Ive only gone down my driveway with the chair but hubby normally goes with me---Ive only gone down twice by myself but there are people near by in case I get stuck.
Thanks again for your kind words---they mean so much.
Janet

IMHO You have the wrong PM doctor. U need a Doc that specializes in RSD, or at least one that knows more than yours seems. Your body naturally builds up a tolerance to opioids, so eventually it wont help as much, not to mention RSD is a permanent and progressive disease, so it basically gets worse as u have it longer (most of the time). As far as the Doc pressuring you or telling you that u HAVE to have the stimulator, u need to tell him to shove it. YOU are the ONLY person who makes the decision for that ,and DONT LET N E ONE TELL YOU WHAT TO DO! You can ask peoples opinions, but its up to u. Your Doc may just be looking for another quick pay day. My Doc says the stim is the next step for me, but from doing alot of research online and talkin to some people Id say just from my research, 80% of the people who have had it implanted have had to have it removed for 1 reason or another.
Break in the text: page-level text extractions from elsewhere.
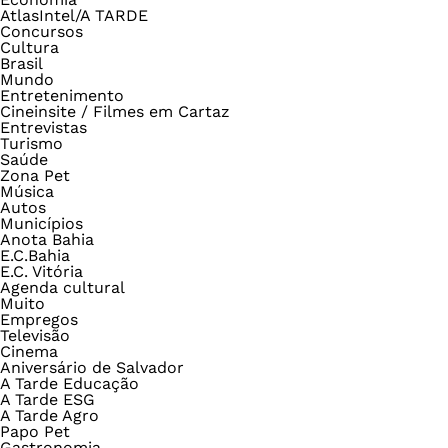
AtlasIntel/A TARDE
Concursos
Cultura
Brasil
Mundo
Entretenimento
Cineinsite / Filmes em Cartaz
Entrevistas
Turismo
Saúde
Zona Pet
Música
Autos
Municípios
Anota Bahia
E.C.Bahia
E.C. Vitória
Agenda cultural
Muito
Empregos
Televisão
Cinema
Aniversário de Salvador
A Tarde Educação
A Tarde ESG
A Tarde Agro
Papo Pet
Gastronomia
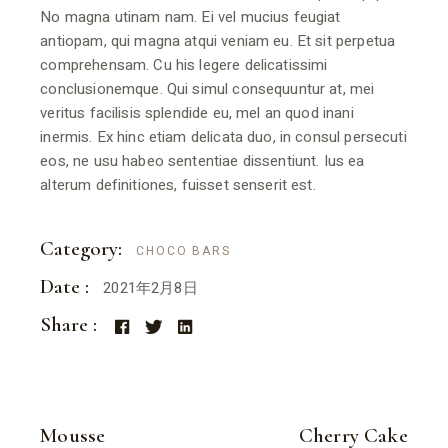
No magna utinam nam. Ei vel mucius feugiat
antiopam, qui magna atqui veniam eu. Et sit perpetua
comprehensam. Cu his legere delicatissimi
conclusionemque. Qui simul consequuntur at, mei
veritus facilisis splendide eu, mel an quod inani
inermis. Ex hinc etiam delicata duo, in consul persecuti
eos, ne usu habeo sententiae dissentiunt. Ius ea
alterum definitiones, fuisset senserit est.
Category:
CHOCO BARS
Date :
2021年2月8日
Share :
Mousse
Cherry Cake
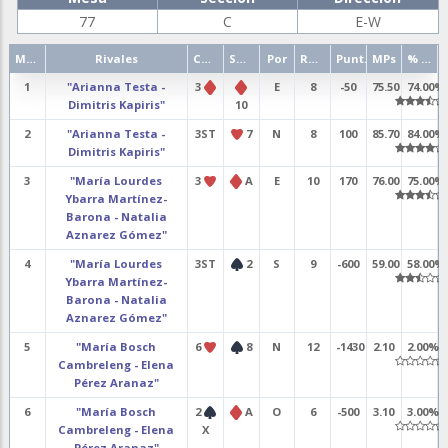
77
C
E-W
Mano
Rivales
Contrato
Salida
Por
Resultado
Punt.
MPs
% punt.
1
"Arianna Testa -
3
E
8
-50
75.50
74.00%
Dimitris Kapiris"
10
2
"Arianna Testa -
3ST
7
N
8
100
85.70
84.00%
Dimitris Kapiris"
3
"María Lourdes
3
A
E
10
170
76.00
75.00%
Ybarra Martínez-
Barona - Natalia
Aznarez Gómez"
4
"María Lourdes
3ST
2
S
9
-600
59.00
58.00%
Ybarra Martínez-
Barona - Natalia
Aznarez Gómez"
5
"María Bosch
6
8
N
12
-1430
2.10
2.00%
Cambreleng - Elena
Pérez Aranaz"
6
"María Bosch
2
A
O
6
-500
3.10
3.00%
Cambreleng - Elena
X
Pérez Aranaz"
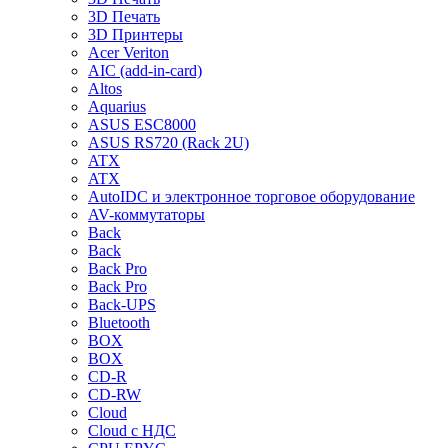
3D Печать
3D Принтеры
Acer Veriton
AIC (add-in-card)
Altos
Aquarius
ASUS ESC8000
ASUS RS720 (Rack 2U)
ATX
ATX
AutoIDC и электронное торговое оборудование
AV-коммутаторы
Back
Back
Back Pro
Back Pro
Back-UPS
Bluetooth
BOX
BOX
CD-R
CD-RW
Cloud
Cloud с НДС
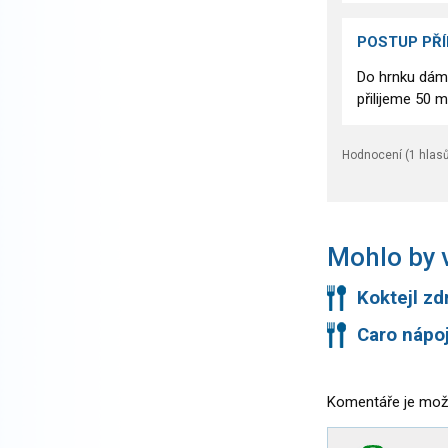
POSTUP PŘ
Do hrnku dáme
přilijeme 50 m
Hodnocení (
1
hlasů
Mohlo by v
Koktejl zdr
Caro nápo
Komentáře je mož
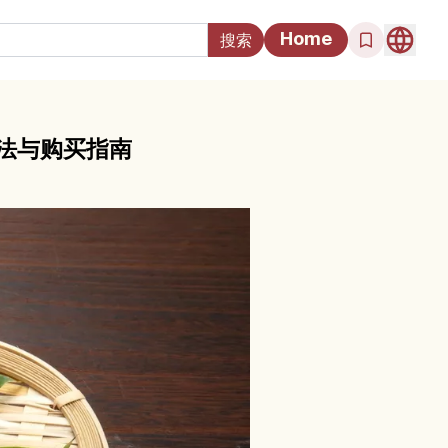
Home
法与购买指南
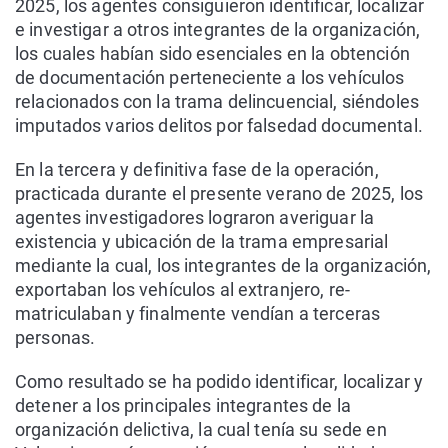
2025, los agentes consiguieron identificar, localizar
e investigar a otros integrantes de la organización,
los cuales habían sido esenciales en la obtención
de documentación perteneciente a los vehículos
relacionados con la trama delincuencial, siéndoles
imputados varios delitos por falsedad documental.
En la tercera y definitiva fase de la operación,
practicada durante el presente verano de 2025, los
agentes investigadores lograron averiguar la
existencia y ubicación de la trama empresarial
mediante la cual, los integrantes de la organización,
exportaban los vehículos al extranjero, re-
matriculaban y finalmente vendían a terceras
personas.
Como resultado se ha podido identificar, localizar y
detener a los principales integrantes de la
organización delictiva, la cual tenía su sede en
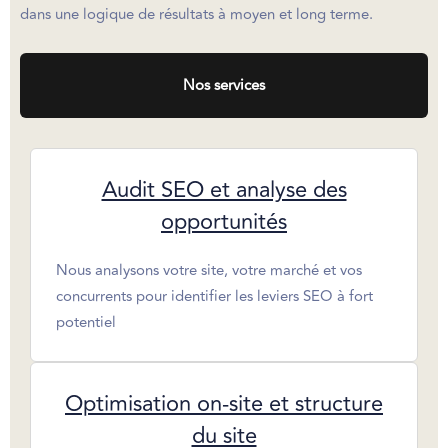
dans une logique de résultats à moyen et long terme.
Nos services
Audit SEO et analyse des
opportunités
Nous analysons votre site, votre marché et vos
concurrents pour identifier les leviers SEO à fort
potentiel
Optimisation on-site et structure
du site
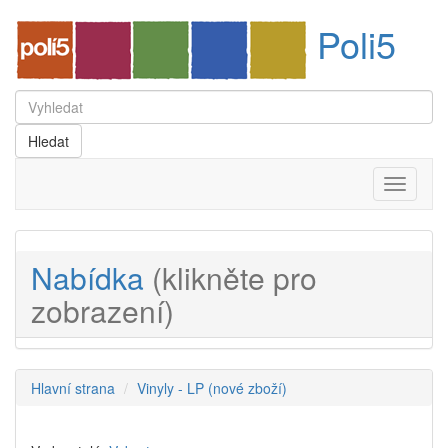
Poli5
Menu
Nabídka
(klikněte pro
zobrazení)
Hlavní strana
Vinyly - LP (nové zboží)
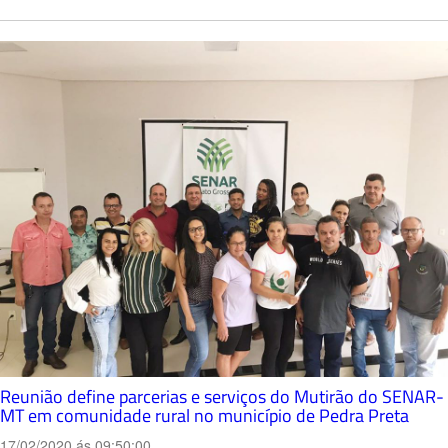
Reunião define parcerias e serviços do Mutirão do SENAR-
MT em comunidade rural no município de Pedra Preta
17/02/2020 ás 09:50:00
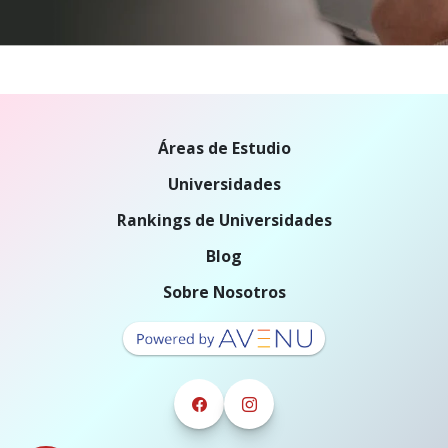
Áreas de Estudio
Universidades
Rankings de Universidades
Blog
Sobre Nosotros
So for me what may as well be a heart transplant with an 80% failure rate aint gonna cut it!

Hi Raging Inferno,
I KNOW I have the wrong PM doc & I KNOW that hes an IDIOT. I also KNOW that he sees me as a PAYDAY!! The only problem is that Im having a problem finding a good one that takes my insurance. I had a doc years ago for my rsd--he said that the SCS wouldnt work for either that or my back---but this doc is so full of you know what C--- that he thinks that hes going to get that 30,000. Im still looking for a new PM & WILL NEVER give up until I find one. Love your comments. My PM doc told me that he had over 80% success rate with the stimulator. Which if you read just one article on the internet then you know that hes LYING!!!! Even though theres no rain on radar its been raining here all morning so my pain level is pretty high but I really wanted to answer you. Thanks. Janet

Physicians, no matter their education or lack of do not have patience for CRPS patients. Its easier for them to write an RX. Too bad they cannot be honest & say, "hey, let me research who would be the best pain management physician for your condition". It's maddening & undeserved.